Michael Blaszyk has served as a member of our board of directors since July 2015. Mr. Blaszyk has served as the chief financial officer and chief corporate officer for Dignity Health (formerly known as Catholic Healthcare West), a not-for-profit public benefit corporation, since December 2000. Prior to joining Dignity Health, Mr. Blaszyk was the senior vice president and chief financial officer for University Hospitals Health System in Cleveland, Ohio, a healthcare system, from October 1997 to December 2000. Mr. Blaszyk also previously served as the managing partner of the Northeast region Health Care Provider Consulting Practice for Merger LLC (formerly known as William M. Mercer), a global consulting firm, and the executive vice president at Boston Medical Center, a non-profit academic medical center. Mr. Blaszyk currently serves as Senior Executive Advisor to Beecken Petty O’Keefe & Company. Mr. Blaszyk is a director/manager for Medicus, NantHealth, Lumere, Absolute Dental Management, Himagine and Health Management Associates. He received his bachelor’s degree in life sciences from Wayne State University and his master’s degree in health services administration from the University of Colorado.
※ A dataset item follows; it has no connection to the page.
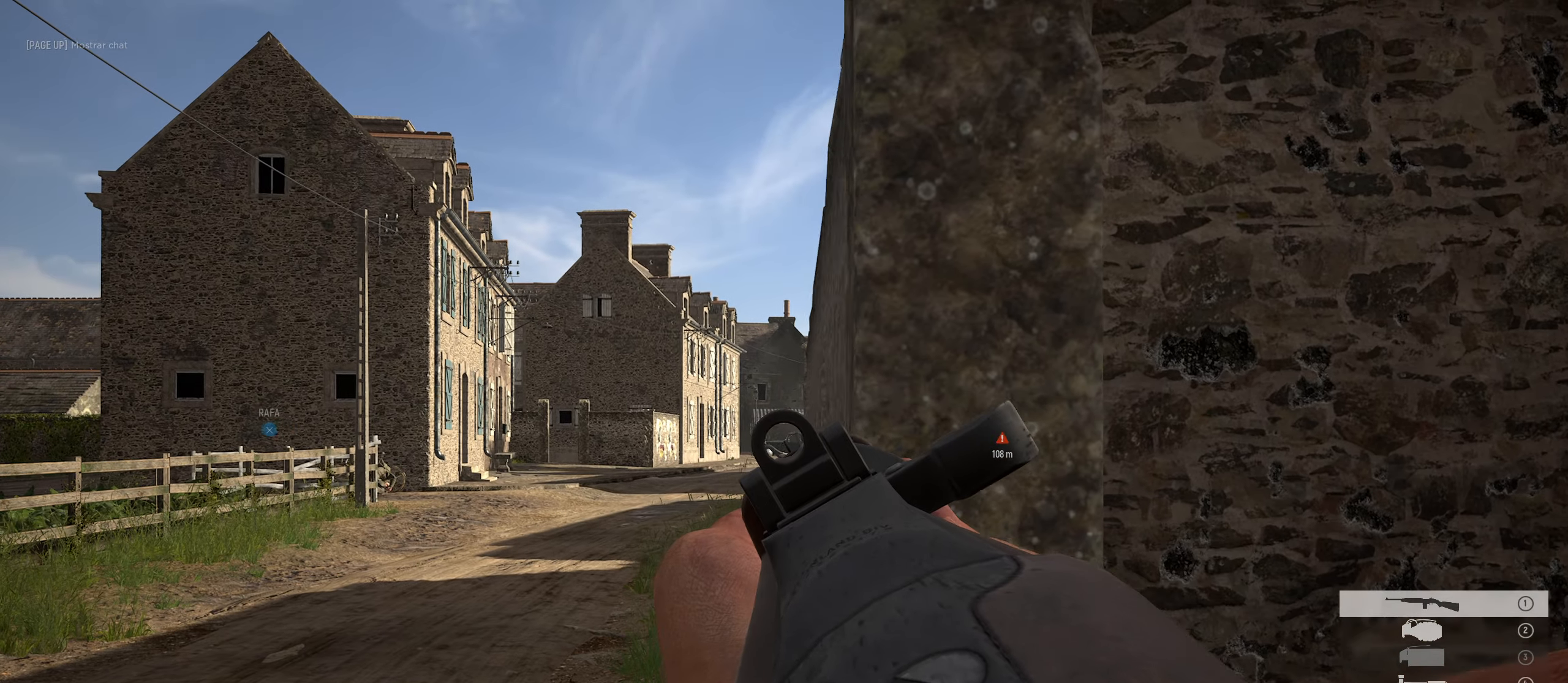
{"keys": ["a"], "mouse": ["right"], "mouse_move": "left", "events": [[16, "a", "up"], [66, "d", "down"], [300, "a", "down"], [350, "d", "up"]]}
We believe that Mr. Blaszyk is qualified to serve as a member of our board of directors because of his extensive experience and knowledge in the healthcare industry and his significant financial and accounting background.
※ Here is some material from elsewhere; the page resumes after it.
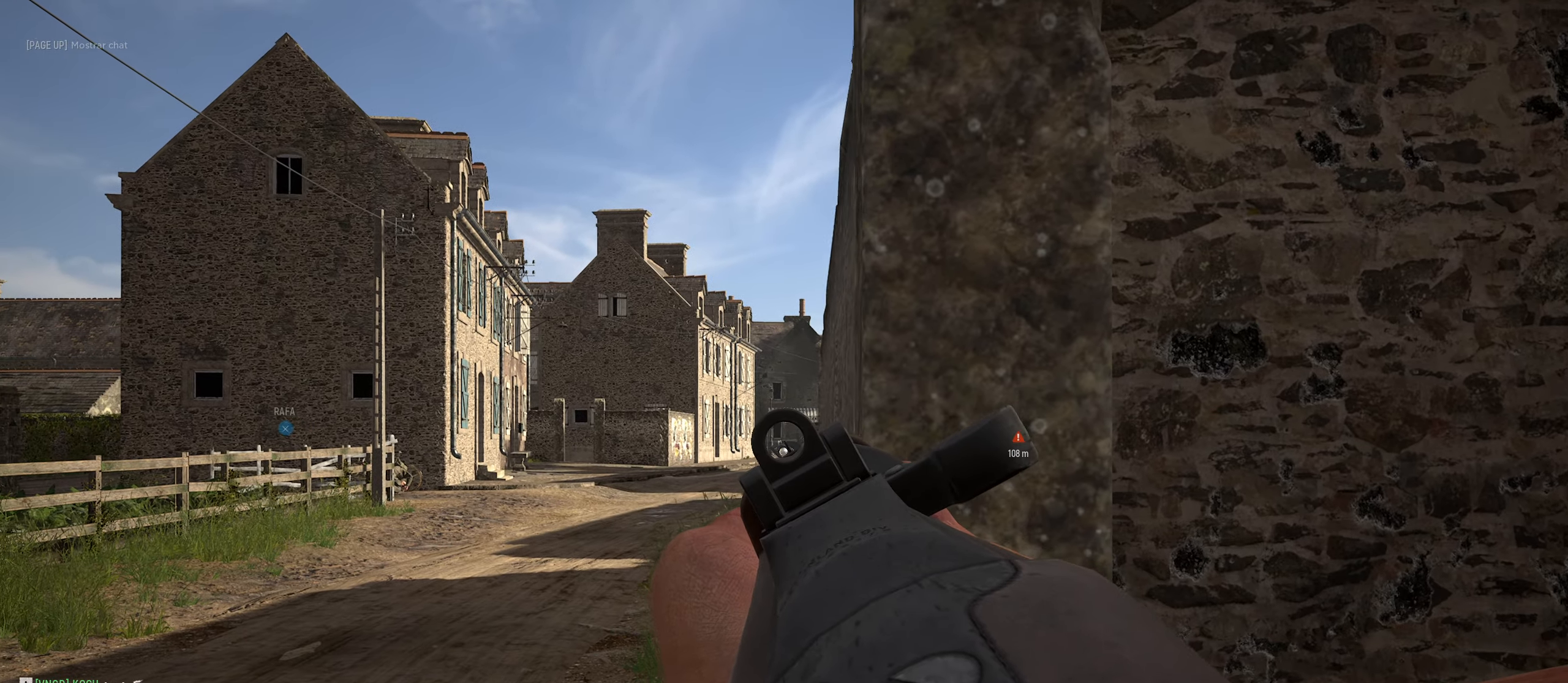
{"keys": ["a", "d"], "mouse": ["right"], "mouse_move": "down-left", "events": [[33, "d", "down"], [83, "a", "up"], [266, "a", "down"], [366, "d", "up"], [500, "d", "down"]]}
Ron Louks joined us as Senior Vice President, Mobile Platform Technology & Emerging Solutions in January 2017 and was appointed as Chief Operating Officer in May 2017. Prior to that, Mr. Louks was President, Devices and Emerging Solutions, at Blackberry Limited (NASDAQ: BBRY) from January 2014 to May 2016. Mr. Louks also served as Chief Executive Officer of The OpenNMS Group from August 2013 through January 2014, Chief Executive Officer of Plus 1, LLC from March 2012 to July 2013 and served as the Chief Strategy Officer of HTC Corporation from July 2010 through January 2012. In addition, Mr. Louks held many leadership positions in the technology industry prior to that, including Chief Technology Officer at Sony Ericsson. Mr. Louks received his bachelor of applied science from McMaster University.

We believe that Mr. Louks is qualified to serve as a member of our board of directors because of his extensive experience and knowledge in the information technology and software industry and his extensive background in operations management.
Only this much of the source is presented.